## The problem
Write the listing below out again in full, dropping its pictures.
─── Data excerpt ───
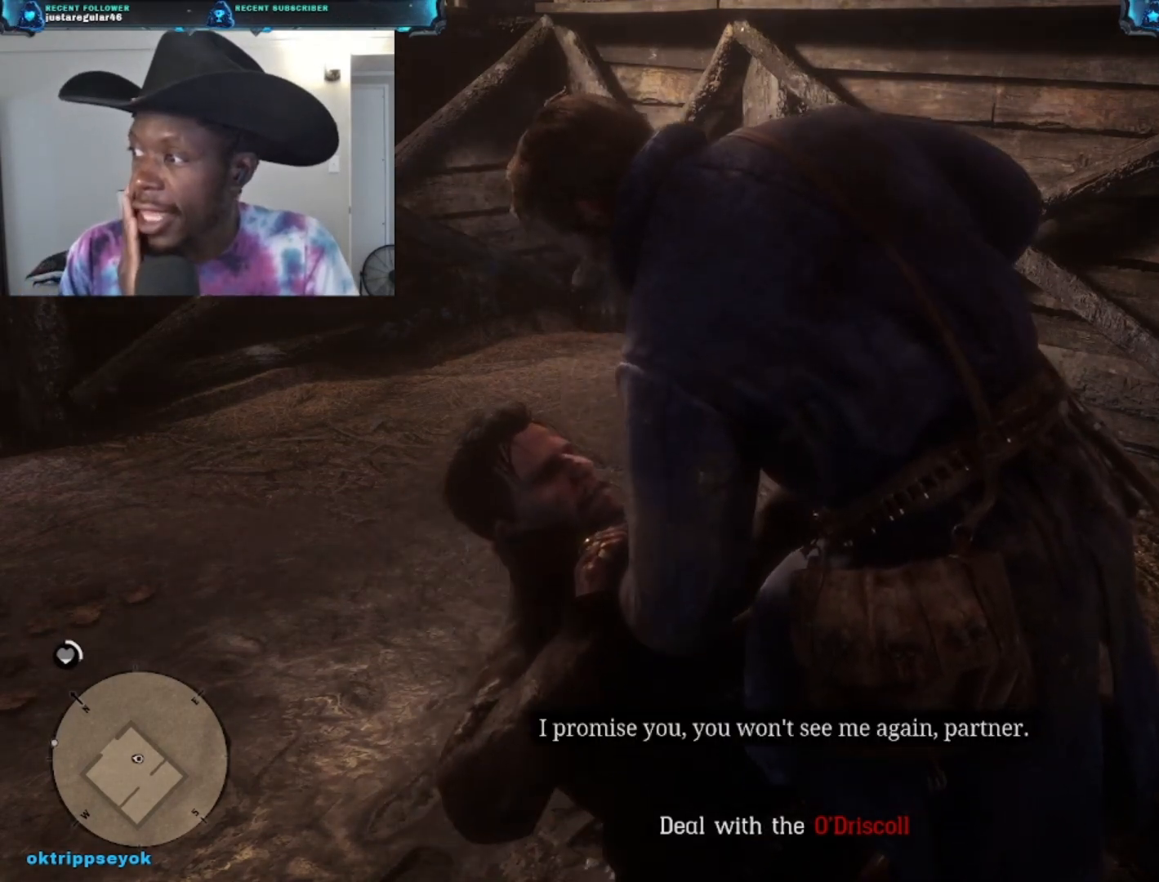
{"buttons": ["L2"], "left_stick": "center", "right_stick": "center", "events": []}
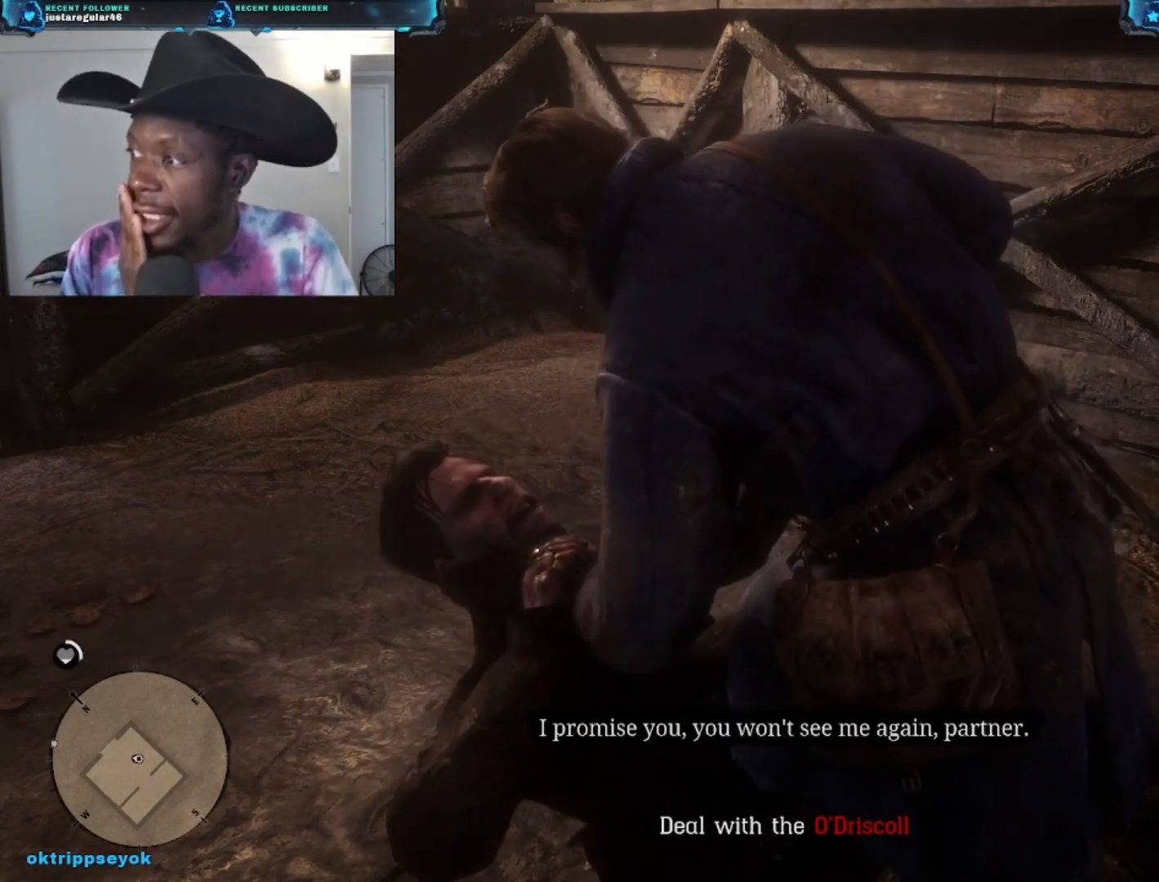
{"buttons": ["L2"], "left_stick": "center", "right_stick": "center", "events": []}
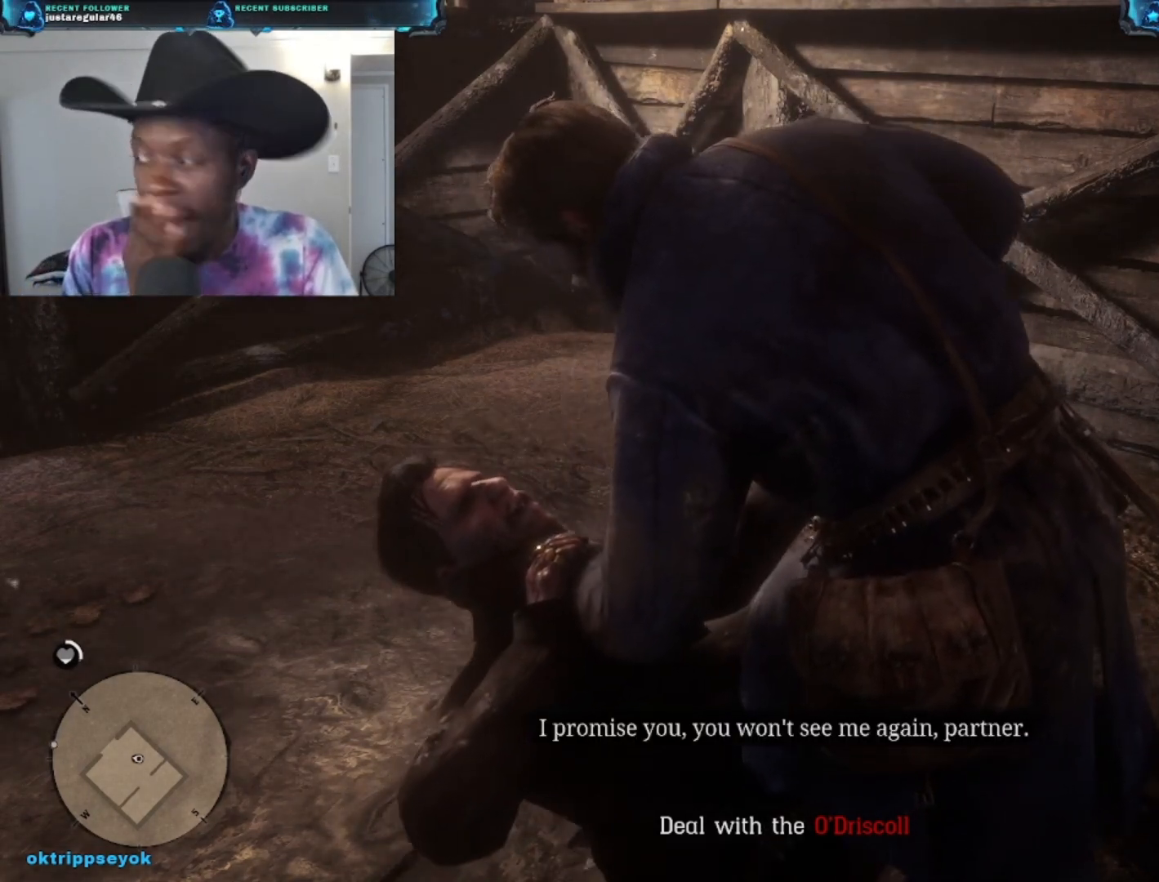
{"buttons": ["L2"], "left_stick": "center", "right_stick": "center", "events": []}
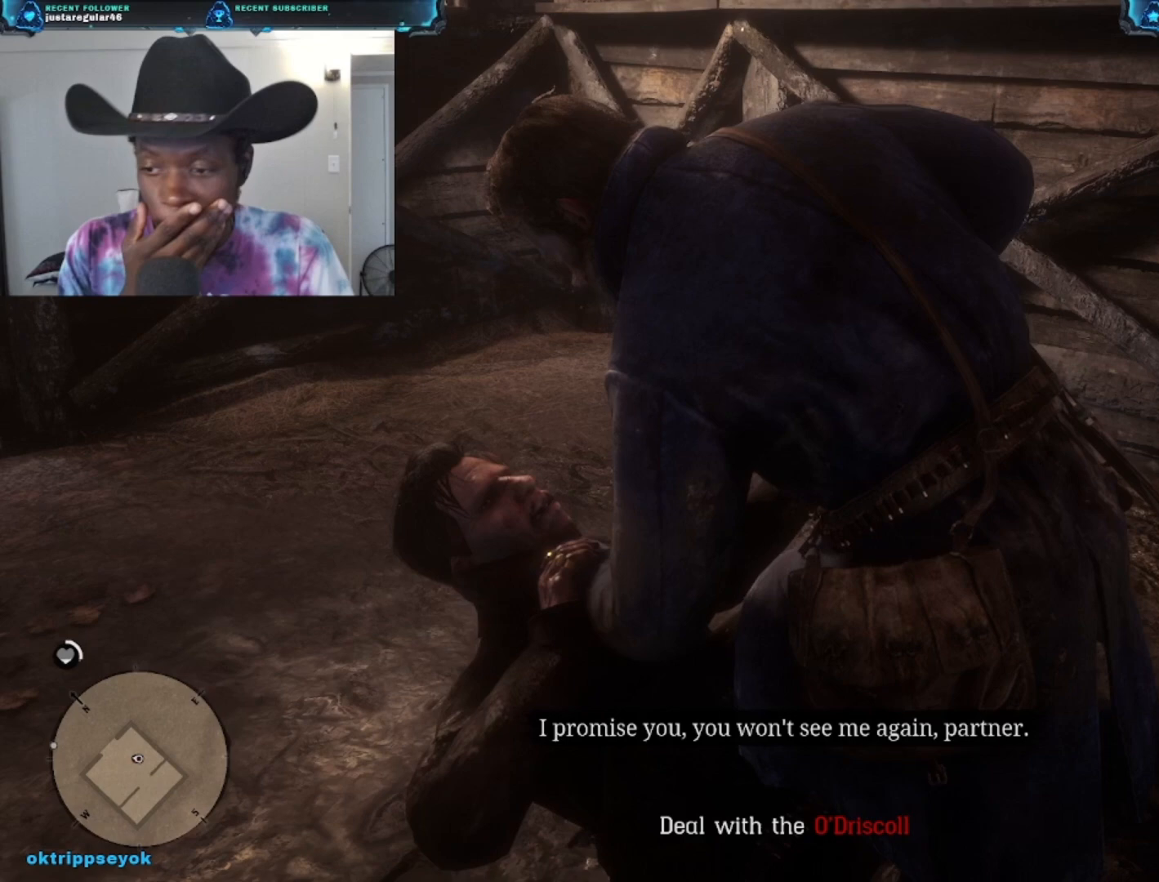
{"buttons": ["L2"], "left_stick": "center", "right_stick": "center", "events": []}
───
## Response to the task
{"buttons": ["L2"], "left_stick": "center", "right_stick": "center", "events": []}
{"buttons": ["L2"], "left_stick": "center", "right_stick": "center", "events": []}
{"buttons": ["L2"], "left_stick": "center", "right_stick": "center", "events": []}
{"buttons": ["L2"], "left_stick": "center", "right_stick": "center", "events": []}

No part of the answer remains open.